Stan joined the Police in 1992 and, with his weekends affected by shifts, he played as and when he was available until 1996.
Meanwhile, Anne had started heading down to Myreside before she knew Stan.
“My friend Catriona from school down in the Borders was a cousin of the McKill family who are well-known Watsonians, so we used to watch matches sometimes,” Anne, who is originally from Earlston, explains.
“I then met Graeme in the crowded Myreside bar in September 1982 [the day Scotland played Fiji] just a couple of months before he headed off to the States.
“I had always watched rugby because my parents were members at Melrose so, after we had met, I watched some of Graeme’s games in Edinburgh if I was up for the weekend.”
After he had stopped playing due to injury, Stan helped Paul Hogarth and Roger Baird as they tried to get a Watsonians under-20 team together.
“When I left the club in around 1997 or 1998, Watsonians was fielding eight teams when they were able to get an under-20s out,” Stan said.
“They had lots of coaches around at the time and when some guys I knew asked if I would head down and help out at local club in Penicuik it seemed like a good idea.
“I did some coaching with the seniors there and then the minis when our son Ross was playing.
“Ross then moved on to play for a West Edinburgh combined team based out of Forrester before he joined Watsonians after he left school.”
Anne continues: “Ross started playing for the Fourth XV at the club and we were down watching him regularly as he started making his way in senior rugby.
“Graeme started taking water bottles on during matches and things just went from there as he became Team Manager of the Second XV and now the First XV since the Super6 has come into being.
“When Paul Di Rollo was President I started helping out with getting the advertising boards around the stand pitch in place and then I was invited onto the Committee.
“Things went from there and I have been dealing with the international tickets for quite a few years now.
“I used to enjoy watching Ross play for the club too and when he had his stint as Club Captain we were very proud.”
Ross now lives in Australia with his partner Amy and son Rueven while the Buchans also have a daughter called Hannah who is an active lacrosse player.
And, when rugby restarts later this year, Stan is keen to see as many people volunteer to help out the club.
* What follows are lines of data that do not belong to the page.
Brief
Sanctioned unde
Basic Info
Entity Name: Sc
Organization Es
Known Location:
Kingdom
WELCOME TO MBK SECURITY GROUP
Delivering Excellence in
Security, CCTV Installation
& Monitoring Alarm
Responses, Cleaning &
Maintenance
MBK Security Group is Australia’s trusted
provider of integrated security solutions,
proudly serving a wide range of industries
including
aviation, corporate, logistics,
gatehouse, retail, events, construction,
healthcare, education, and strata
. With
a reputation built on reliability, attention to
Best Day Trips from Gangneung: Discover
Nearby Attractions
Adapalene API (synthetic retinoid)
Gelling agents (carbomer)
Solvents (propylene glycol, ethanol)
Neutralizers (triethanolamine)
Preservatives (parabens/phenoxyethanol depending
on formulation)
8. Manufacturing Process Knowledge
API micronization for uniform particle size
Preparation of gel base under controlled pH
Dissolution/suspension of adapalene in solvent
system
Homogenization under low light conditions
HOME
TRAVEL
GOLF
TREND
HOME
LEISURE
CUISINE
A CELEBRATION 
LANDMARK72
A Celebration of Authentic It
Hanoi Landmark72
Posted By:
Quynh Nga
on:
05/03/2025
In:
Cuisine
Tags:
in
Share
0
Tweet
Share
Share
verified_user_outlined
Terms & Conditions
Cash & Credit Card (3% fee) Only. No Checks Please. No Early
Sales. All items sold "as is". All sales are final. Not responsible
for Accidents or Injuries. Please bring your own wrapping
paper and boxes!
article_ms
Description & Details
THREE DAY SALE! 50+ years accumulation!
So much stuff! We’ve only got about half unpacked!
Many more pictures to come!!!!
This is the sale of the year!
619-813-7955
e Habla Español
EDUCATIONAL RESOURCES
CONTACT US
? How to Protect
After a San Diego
“It takes a lot of people to run a rugby club and the more people we have around the place the better,” he said.
“In terms of matchdays, if you have got somebody running a team and helping out the coaches then it makes things a lot easier logistically and then the coaches and players can focus on the game.
“There are exciting times at the club to come and the great thing is that we cater for players of all abilities from social sides right up to the Super6 squad as well as a thriving Women’s section.
“As a result, it is the more the merrier when it comes to people offering to help out with jobs on the sidelines or away from the pitch, we all need to work together to keep things moving forward.
“It would also be great to see the numbers of young players coming to the club from GWC continue to improve when rugby returns.”